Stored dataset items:
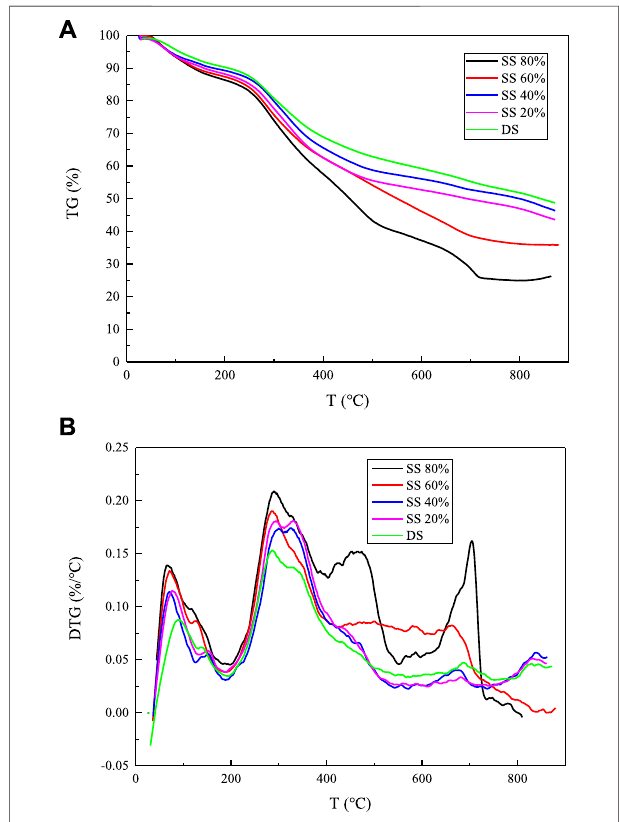
FIGURE 2 | Thermogravimetric analysis of sludge and steel slag with different mixing ratios: (A) TG curve and (B) DTG curve.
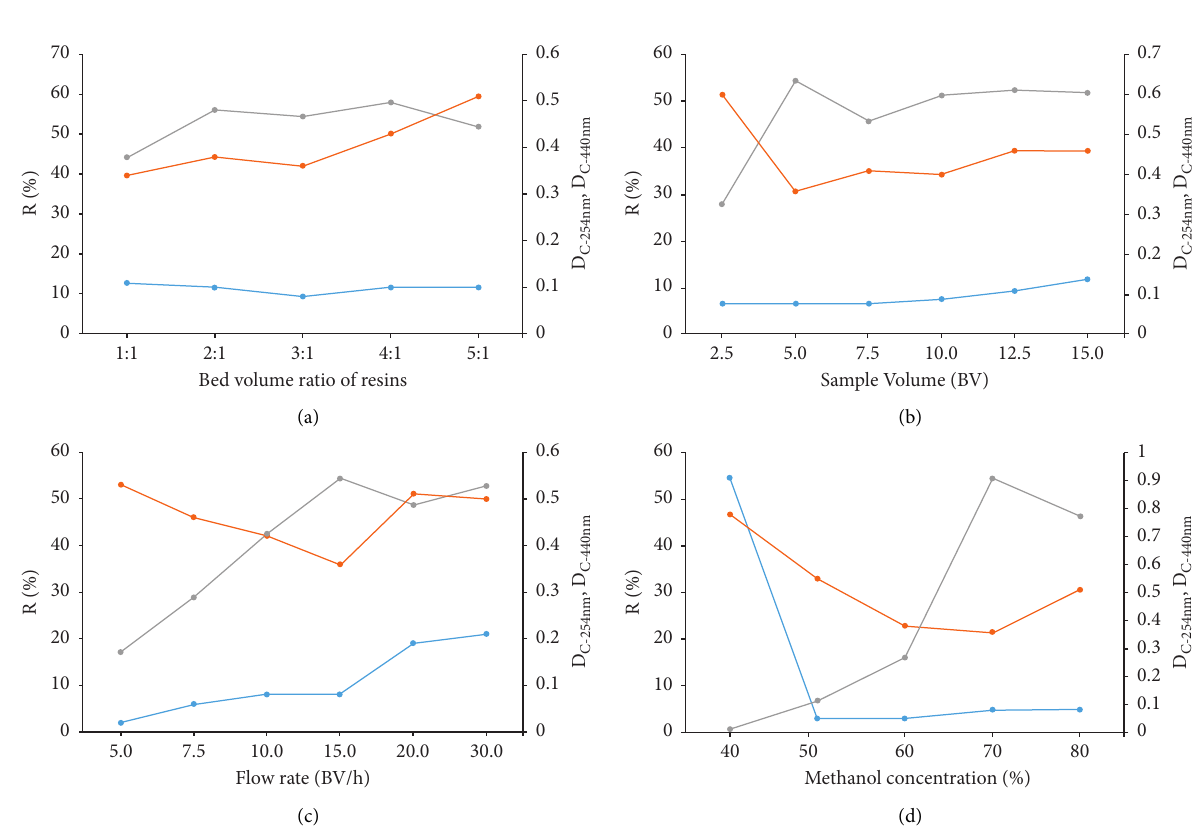
Figure 4: Effect of bed volume ratio of resins (a), sample volume (b), flow rate (c), and methanol concentration (d) on D and R during the process of macroporous resin column in series. represents R , represents D C −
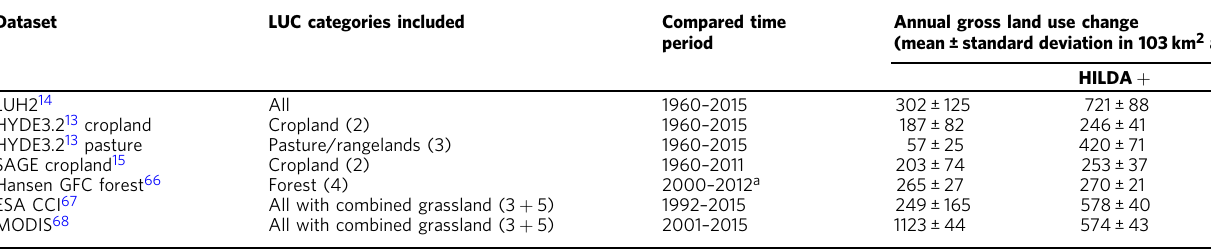
Table 1 Comparison of land use/cover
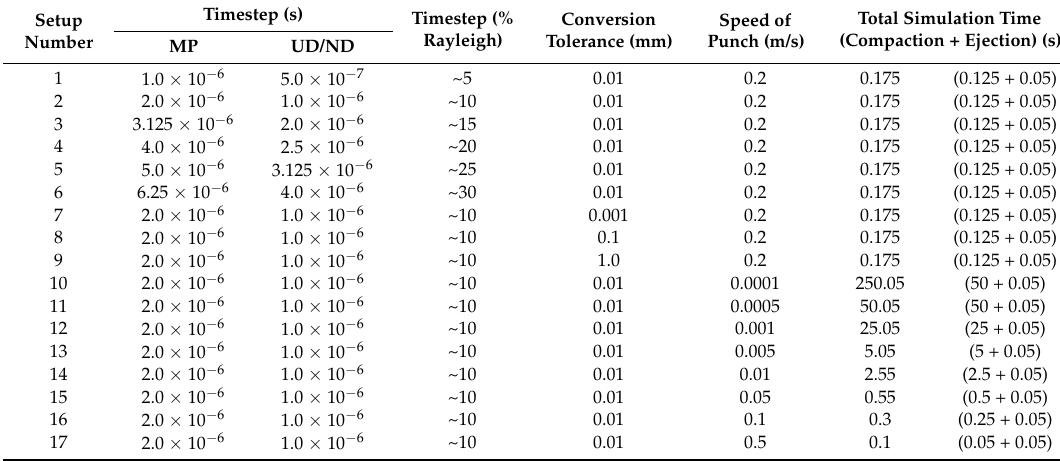
Table 2. Setup of DEM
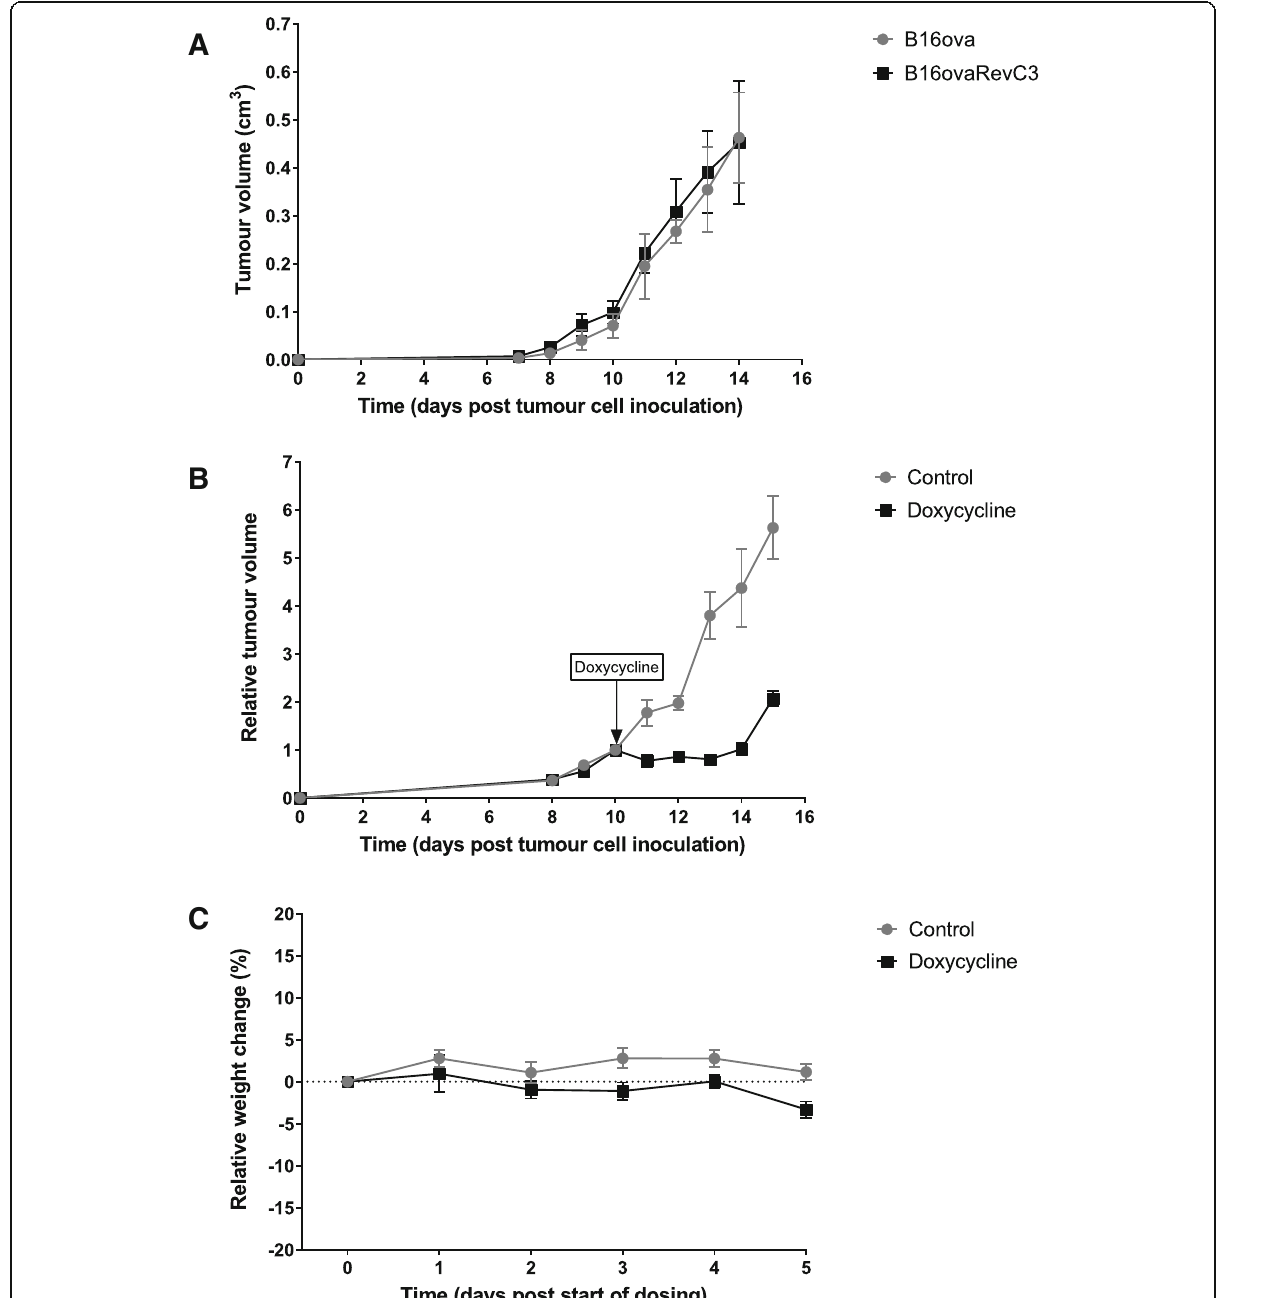
Fig. 3 In vivo tumour growth of B16ova and B16ovaRevC3 xenografts. a Similar tumour growth of B16ova ( n = 6) and B16ovaRevC3 ( n = 6) xenografts without doxycycline administration. b Significantly reduced tumour growth of B16ovaRevC3 xenografts was observed in response to doxycycline compared with control B16ovaRevC3 tumours, n = 6 per group (at day 11, p < 0.01, multiple t tests) and persisted for the duration of doxycycline dosing ( p < 0.001, multiple t tests). c Mouse weight relative to start of dosing with doxycycline. No observable toxicities were detected based on relative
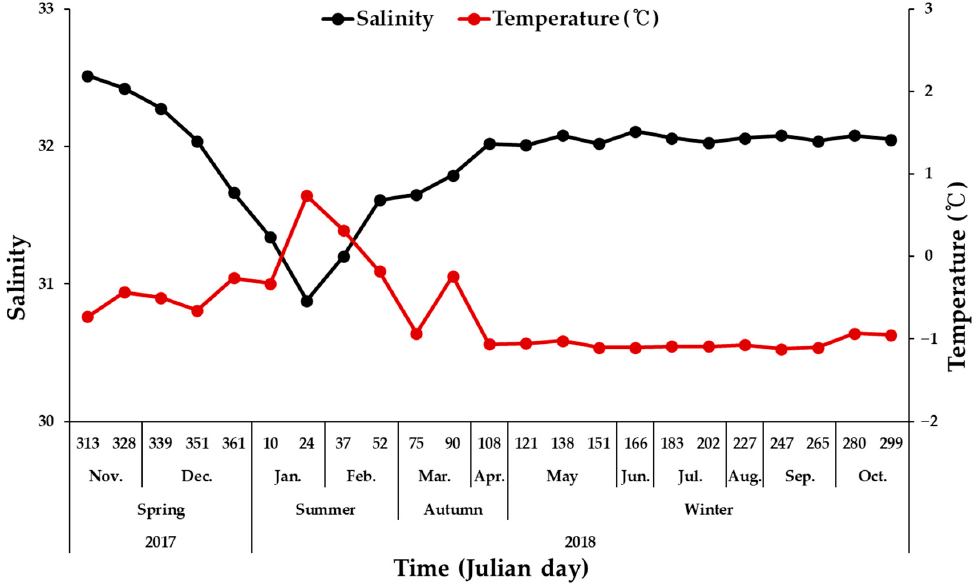
Figure 2. Salinity and temperature variations at the JBS during our sampling period.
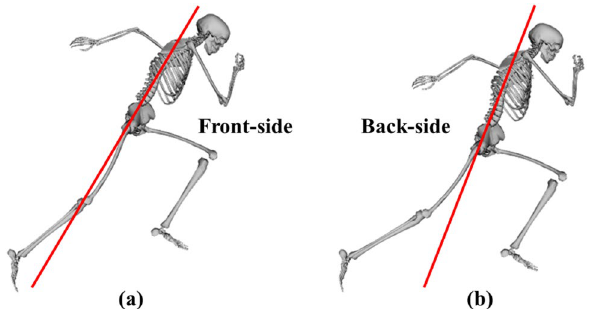
Figure 1. Front-side ( a ) and back-side ( b ) mechanics schematic during the second step stance phase of a maximal effort sprint. The solid red line drawn parallel to the torso indicates when the thigh segment is in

EXERCISE: From the records above, pull out each line that has "Table".

TASK OUTPUT:
Table 1 Comparison of land use/cover
Table 2. Setup of DEM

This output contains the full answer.